Trust People with the Truth

Euda Leadership Principle No. 3

By Keegan Evans

We’ve all been on the receiving end when a manager told us things were "mostly going well" with "just a few areas to tighten up." We walk out of these with absolutely no idea what to do differently. Or we’ve received feedback attributed to "some people on the team" and spent the next week wondering who said what instead of actually addressing the issue. Or heard "I don't want to make a big deal out of this, but..." and understood immediately that it was, in fact, a big deal that the leader wasn’t willing to own.

Max De Pree wrote that the first job of a leader is to define the reality and the last is to say thank you. Everything else, the vision, the motivation, the gratitude, happens in between. But defining reality requires saying true things clearly, and many leaders have convinced themselves that softening the truth is the same as delivering it with empathy, when the two couldn't be further apart. 

Niceness ≠ Kindness

Brené Brown puts it simply: clarity is kindness. Unclear is unkind.

The pattern plays out with discouraging consistency. A leader sees someone struggling, softens the feedback, hints instead of naming, sandwiches the truth between compliments. Hopes they’ll just figure it out. Months pass. Then one day the person sits down to learn they’re being put on a performance improvement plan and is genuinely blindsided.

Recently I facilitated a round-robin feedback session with a client's executive team. My role was to help anchor what was being delivered simply with my presence. After 2 hours of raw sharing, the team had more clarity about their collective patterns. When they trusted each other with their personal truths, they were able to address the systemic problems creating those experiences. They just needed a structure that made withholding it harder than sharing it.

Thick Skin, Clear Eyes

Marine Corps aviation is built on a debrief culture where we earn the right to survive the next flight by acknowledging where we need to grow every single day. After any flight, the flight lead guides discussion across three phases: Planning, Briefing, and Execution. We’d write these on the whiteboard, and under each one capture 3 bullets to discuss. The flight lead would go first, which was an opportunity to name their own shortcomings and learning opportunities before others could call them out. The expectation for everyone: Recognize what worked, own what didn’t, and grow as individuals and as a team to ensure success in the future. 

One of my most powerful debriefs came before we’d even taken off. Five months into my first deployment, I was a newly designated aircraft commander and had a chance to practice briefing a section for a general support (GS) mission. I had a couple hundred combat flight hours under my belt at that point and I was cocky. I barely prepared, I didn’t rehearse, and figured I could wing it to nail a casual style that some of the senior captains were able to deliver. What I failed to realize was that their casual shorthand was built on deep trust and long experience. I had neither. My cocky attitude dissolved to meekness as I realized how poorly I was doing. It was a trainwreck.

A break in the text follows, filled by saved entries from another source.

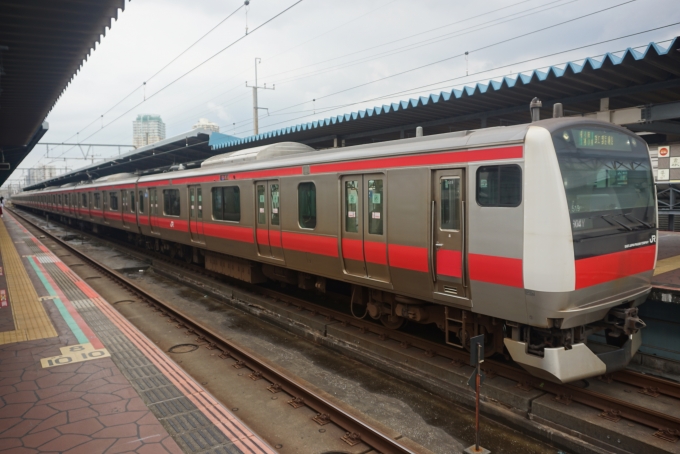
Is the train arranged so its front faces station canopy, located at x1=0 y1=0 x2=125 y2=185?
no

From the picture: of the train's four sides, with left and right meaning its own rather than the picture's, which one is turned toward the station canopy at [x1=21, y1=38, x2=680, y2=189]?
left

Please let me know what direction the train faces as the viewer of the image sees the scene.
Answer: facing the viewer and to the right of the viewer
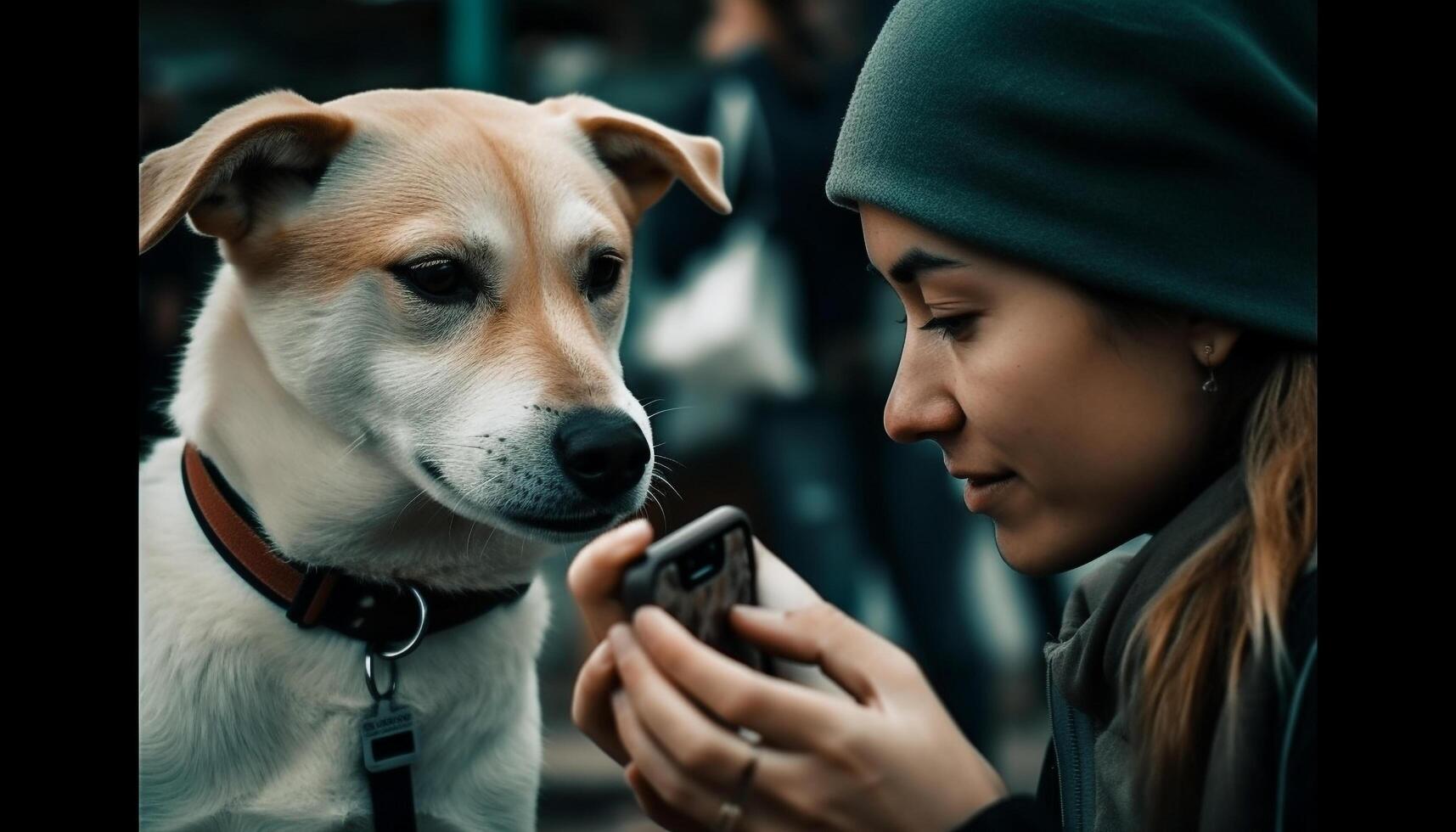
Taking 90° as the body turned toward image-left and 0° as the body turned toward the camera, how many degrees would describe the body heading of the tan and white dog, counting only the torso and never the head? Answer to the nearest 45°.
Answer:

The actual section leader, a beloved major who had come up through the enlisted infantry ranks before earning his commission and his wings, had multiple combat deployments and a Distinguished Flying Cross. He was tough, deeply respected, and loved by every Marine in the squadron. After I finished the brief, he told the rest of the crews to go preflight the aircraft and come back for a cleanup brief shortly. Then he and I walked outside to the gazebo.

He looked me in the eye and told me, directly and without softening, that my brief was deeply inadequate. He didn’t yell. What he said was even worse than yelling: he reminded me that we were flying in combat and these Marines were trusting their lives to me. My duty and responsibility was to lead them safely through even routine missions, which still carried enormous risk in a combat zone, and bring them back. My casual tone hadn’t earned any trust; it had undermined their confidence that I would bring them back alive.

Then we went back inside to re-brief the crews. I did, with the procedures covered, the contingencies addressed, and a voice that matched the weight of what we were about to do with the humility of my actual experience. And then we went and flew the mission. He could have taken the flight himself. Instead he trusted me with the truth and trusted that I could take it and still function.

They Deserve the Truth

This principle doesn't fade when the stakes are personal. On a sunny afternoon in late 2022, I sat my six-year-old twins down at Five Guys with milkshakes to tell them their parents were separating. I knew that I could best deliver age-appropriate truth and guide them through the difficult feelings that would follow. I reminded them that mommy and daddy had been fighting a lot, and that nobody liked it: not them, not me, not their mom. That we had decided to live separately so we could stop fighting. They asked if that meant I was never coming back.

I told them the truth and then gave them what they needed to hold it: that I was always going to be his daddy, that their mom was always going to be their mommy, that we both loved them. That daddy had a new apartment with bunk beds and our dog Athena was already there waiting for them. They had more questions, and I stayed with them for every one. 

What Your Silence Is Choosing

If you're a leader, is there a conversation you're not having right now. You know which one it is. You've been softening it, postponing it, hoping the situation resolves itself. Every day you wait, the person on the other side of your silence is making decisions without the information they need. They deserve the truth. Trust them with it.